Alternate design for removing the GIL

I did see this use case, it can be done the same (using the same code) using multiprocessing.

What about the well-established user base, are they willing to pay a x% nogil tax? The way I see it, they will need x% more CPU cores to offer the same service, i.e., x% cost increase in CPU power. To think that many services operate on a 0.X% net revenue.

Note that I’m not against the free threading, but we have to think about its effects on the current user base.

Hmm, did you see the line where the author says:

Using a multiprocessing.Queue in the same place results in degraded performance (approximately -15%).

1 Like

I prefer not to comment on the work of others, but theoretically speaking, that is not a parallel problem at all (multiprocessing.Queue is redundant). Just download and write in drive.

The PEP has a section on multiprocessing, and the thread PEP 703: Making the Global Interpreter Lock Optional (3.12 updates) has had numerous people explaining why they would benefit from nogil while they don’t benefit from multiprocessing. If you want to comment constructively on this topic, you have to address those. It sounds like you’re ignoring them, which is not productive. Thank you.

7 Likes

I don’t want to fight with you, but if you actually read the backblaze post it clearly explains why this is not so.

1 Like

I don’t believe that asking for real-world use case comparison between threads and multiprocessing is nonconstructive.

Nonconstructive is hoping that removing GIL will solve parallelization problems, or thinking that GIL is stopping us from solving parallel problems.
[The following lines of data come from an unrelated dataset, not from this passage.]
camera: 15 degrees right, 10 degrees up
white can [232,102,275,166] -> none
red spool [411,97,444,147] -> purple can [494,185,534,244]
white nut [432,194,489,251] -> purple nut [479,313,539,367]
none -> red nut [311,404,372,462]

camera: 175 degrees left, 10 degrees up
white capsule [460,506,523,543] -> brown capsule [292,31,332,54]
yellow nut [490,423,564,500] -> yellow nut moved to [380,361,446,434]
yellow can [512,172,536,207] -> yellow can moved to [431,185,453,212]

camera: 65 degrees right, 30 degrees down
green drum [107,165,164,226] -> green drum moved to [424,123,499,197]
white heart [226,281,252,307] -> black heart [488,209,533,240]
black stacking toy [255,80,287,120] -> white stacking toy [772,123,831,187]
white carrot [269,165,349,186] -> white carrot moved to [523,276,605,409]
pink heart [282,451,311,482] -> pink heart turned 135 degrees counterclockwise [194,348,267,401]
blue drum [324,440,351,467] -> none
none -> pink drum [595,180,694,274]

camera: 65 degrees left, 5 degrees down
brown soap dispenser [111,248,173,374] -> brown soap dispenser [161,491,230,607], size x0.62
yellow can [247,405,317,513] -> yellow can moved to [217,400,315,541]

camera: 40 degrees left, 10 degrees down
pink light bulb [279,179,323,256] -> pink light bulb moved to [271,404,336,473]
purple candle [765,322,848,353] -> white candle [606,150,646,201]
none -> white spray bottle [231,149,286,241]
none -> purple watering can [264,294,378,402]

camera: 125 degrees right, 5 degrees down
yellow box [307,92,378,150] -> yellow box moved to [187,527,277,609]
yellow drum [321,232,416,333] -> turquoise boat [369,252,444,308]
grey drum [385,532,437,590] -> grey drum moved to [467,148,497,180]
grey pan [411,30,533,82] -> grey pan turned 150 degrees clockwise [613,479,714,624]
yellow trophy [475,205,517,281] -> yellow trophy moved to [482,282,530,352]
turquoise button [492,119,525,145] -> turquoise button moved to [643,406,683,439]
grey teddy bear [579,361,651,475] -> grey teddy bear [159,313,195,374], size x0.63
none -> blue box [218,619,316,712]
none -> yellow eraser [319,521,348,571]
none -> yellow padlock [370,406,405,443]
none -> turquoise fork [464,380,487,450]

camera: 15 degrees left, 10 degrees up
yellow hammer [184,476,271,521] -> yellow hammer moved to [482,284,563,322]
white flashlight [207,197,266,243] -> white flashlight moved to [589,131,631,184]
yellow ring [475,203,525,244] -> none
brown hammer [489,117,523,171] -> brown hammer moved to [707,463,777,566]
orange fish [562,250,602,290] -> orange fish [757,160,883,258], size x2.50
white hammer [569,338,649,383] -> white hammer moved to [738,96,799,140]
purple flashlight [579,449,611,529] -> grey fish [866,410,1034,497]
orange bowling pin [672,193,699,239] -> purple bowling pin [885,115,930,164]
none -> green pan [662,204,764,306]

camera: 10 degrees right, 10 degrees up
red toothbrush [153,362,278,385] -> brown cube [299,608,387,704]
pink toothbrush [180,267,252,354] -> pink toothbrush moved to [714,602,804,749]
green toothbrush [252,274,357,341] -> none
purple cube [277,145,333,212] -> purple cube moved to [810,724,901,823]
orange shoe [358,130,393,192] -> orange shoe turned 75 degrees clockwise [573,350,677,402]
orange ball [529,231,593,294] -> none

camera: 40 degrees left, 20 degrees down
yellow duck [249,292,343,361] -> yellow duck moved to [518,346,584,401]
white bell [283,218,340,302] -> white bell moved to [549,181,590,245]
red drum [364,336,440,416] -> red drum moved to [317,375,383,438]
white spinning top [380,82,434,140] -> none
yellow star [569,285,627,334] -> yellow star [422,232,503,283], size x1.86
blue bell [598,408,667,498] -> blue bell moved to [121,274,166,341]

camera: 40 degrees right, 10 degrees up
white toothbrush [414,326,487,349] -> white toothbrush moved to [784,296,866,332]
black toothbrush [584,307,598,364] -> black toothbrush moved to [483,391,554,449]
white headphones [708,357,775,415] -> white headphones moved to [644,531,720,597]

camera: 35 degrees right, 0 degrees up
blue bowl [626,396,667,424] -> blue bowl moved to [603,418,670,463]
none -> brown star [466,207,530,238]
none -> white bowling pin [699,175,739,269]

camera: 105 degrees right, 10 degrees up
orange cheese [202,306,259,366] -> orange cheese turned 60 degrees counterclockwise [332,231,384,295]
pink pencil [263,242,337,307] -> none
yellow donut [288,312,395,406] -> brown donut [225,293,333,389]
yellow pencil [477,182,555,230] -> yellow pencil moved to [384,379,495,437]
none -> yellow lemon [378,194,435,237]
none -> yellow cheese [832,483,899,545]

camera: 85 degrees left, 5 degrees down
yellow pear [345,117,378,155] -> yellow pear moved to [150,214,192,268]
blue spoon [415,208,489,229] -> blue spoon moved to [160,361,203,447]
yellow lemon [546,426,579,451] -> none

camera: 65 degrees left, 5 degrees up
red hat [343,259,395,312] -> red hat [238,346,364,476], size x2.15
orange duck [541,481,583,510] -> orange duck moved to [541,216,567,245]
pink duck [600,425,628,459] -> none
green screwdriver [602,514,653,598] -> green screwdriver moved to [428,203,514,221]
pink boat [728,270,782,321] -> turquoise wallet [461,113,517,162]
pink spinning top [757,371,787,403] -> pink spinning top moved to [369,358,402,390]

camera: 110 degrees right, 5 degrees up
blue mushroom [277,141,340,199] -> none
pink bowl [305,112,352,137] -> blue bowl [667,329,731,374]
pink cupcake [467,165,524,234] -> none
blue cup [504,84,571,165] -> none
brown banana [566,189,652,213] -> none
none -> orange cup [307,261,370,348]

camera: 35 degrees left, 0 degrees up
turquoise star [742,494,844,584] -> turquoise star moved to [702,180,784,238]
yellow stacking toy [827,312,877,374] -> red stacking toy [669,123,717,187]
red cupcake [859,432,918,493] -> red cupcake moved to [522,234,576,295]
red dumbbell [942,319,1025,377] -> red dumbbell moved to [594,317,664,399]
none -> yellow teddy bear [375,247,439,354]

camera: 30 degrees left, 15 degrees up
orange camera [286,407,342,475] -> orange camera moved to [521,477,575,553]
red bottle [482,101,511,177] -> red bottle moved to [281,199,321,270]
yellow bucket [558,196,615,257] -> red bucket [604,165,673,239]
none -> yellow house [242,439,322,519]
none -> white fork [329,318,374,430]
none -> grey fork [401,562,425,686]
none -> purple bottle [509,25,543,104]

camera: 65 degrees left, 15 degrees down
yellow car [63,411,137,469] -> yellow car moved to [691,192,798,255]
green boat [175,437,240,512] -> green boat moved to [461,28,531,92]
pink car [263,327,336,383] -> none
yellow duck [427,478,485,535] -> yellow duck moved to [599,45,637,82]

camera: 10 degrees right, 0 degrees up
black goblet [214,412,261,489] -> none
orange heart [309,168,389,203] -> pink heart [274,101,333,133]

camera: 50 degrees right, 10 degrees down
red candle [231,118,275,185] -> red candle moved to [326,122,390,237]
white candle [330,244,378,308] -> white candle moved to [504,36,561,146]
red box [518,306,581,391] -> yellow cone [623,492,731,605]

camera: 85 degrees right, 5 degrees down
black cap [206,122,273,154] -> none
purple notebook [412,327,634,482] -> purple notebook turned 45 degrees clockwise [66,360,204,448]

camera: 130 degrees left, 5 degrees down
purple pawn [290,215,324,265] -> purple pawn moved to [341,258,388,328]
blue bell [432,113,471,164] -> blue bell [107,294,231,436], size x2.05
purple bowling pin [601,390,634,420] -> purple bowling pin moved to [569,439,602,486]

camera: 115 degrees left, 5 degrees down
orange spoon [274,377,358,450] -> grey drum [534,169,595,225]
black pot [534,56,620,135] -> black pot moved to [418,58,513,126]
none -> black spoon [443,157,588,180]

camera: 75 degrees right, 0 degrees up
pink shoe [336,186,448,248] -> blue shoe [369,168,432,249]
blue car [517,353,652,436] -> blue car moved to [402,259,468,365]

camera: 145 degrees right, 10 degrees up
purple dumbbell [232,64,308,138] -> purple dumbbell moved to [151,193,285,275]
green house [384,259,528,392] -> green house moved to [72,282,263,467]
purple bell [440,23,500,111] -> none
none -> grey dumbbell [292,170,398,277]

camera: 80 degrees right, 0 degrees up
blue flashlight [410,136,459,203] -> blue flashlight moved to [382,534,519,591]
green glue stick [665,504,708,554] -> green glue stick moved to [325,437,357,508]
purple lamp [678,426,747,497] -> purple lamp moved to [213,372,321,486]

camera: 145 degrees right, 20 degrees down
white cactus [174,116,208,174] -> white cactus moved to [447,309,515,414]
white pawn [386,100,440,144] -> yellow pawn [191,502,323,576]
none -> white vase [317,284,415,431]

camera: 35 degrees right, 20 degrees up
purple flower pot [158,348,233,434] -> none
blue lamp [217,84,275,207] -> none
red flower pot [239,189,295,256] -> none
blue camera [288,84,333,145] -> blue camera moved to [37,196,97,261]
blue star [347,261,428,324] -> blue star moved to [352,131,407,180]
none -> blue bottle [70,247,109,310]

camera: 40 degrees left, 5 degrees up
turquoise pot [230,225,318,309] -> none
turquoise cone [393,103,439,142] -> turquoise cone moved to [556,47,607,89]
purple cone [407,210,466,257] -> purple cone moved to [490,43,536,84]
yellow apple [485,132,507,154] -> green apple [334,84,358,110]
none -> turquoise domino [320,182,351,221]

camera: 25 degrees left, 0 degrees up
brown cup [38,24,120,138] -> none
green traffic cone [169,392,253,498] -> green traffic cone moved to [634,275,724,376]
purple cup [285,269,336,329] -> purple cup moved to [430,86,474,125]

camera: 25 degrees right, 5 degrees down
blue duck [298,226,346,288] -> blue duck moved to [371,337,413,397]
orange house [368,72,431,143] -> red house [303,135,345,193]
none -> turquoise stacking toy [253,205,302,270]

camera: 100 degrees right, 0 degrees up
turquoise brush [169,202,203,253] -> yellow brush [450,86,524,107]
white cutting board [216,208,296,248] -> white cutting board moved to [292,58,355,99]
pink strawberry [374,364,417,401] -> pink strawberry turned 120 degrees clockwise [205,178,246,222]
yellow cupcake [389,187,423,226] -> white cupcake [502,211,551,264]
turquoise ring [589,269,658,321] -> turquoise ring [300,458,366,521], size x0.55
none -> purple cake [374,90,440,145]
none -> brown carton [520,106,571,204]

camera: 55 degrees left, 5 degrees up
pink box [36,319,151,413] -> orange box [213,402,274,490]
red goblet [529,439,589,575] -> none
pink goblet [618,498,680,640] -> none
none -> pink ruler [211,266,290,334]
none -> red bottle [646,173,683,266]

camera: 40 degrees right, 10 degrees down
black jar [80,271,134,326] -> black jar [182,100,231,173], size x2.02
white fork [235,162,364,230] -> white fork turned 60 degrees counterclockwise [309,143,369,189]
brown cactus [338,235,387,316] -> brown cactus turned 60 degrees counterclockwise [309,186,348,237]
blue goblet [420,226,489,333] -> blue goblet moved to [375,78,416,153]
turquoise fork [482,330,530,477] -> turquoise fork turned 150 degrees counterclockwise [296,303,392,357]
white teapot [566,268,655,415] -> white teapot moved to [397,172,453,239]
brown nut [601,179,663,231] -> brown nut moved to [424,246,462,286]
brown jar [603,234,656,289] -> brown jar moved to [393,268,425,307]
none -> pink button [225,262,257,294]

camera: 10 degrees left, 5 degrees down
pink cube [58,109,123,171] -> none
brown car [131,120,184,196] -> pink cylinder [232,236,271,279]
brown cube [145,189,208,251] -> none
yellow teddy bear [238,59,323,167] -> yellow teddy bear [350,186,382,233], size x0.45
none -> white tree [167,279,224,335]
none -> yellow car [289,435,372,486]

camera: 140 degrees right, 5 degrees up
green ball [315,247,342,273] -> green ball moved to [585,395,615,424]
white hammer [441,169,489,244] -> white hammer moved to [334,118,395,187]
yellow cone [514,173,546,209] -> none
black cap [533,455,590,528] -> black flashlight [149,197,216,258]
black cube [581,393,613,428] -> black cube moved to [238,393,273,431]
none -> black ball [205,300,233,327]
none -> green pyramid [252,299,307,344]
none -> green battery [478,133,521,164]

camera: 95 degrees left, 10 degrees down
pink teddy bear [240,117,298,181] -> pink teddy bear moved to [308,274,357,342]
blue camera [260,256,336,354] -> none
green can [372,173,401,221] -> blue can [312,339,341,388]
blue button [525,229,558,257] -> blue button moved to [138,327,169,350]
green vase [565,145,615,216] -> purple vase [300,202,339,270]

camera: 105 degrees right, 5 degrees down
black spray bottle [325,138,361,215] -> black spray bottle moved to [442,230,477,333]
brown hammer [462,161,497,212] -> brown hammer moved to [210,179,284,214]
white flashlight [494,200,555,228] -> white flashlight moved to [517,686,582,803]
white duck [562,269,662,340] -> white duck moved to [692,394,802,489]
Read Mark Shannon comment: PEP 703: Making the Global Interpreter Lock Optional (3.12 updates) - #9 by markshannon

For the purposes of this discussion, let’s categorize parallel application into three groups:

  1. Data-store backed processing. All the shared data is stored in a data store, such a Postgres database, the processes share little or no data, communicating via the data store.
  2. Numerical processing (including machine learning) where the shared data is matrices of numbers.
  3. General data processing where the shared data is in the form of an in-memory object graph.

Python has always supported category 1, with multiprocessing or through some sort of external load balancer.
Category 2 is supported by multiple interpreters.
It is category 3 that benefits from NoGIL.

How common is category 3?
All the motivating examples in PEP 703 are in category 2.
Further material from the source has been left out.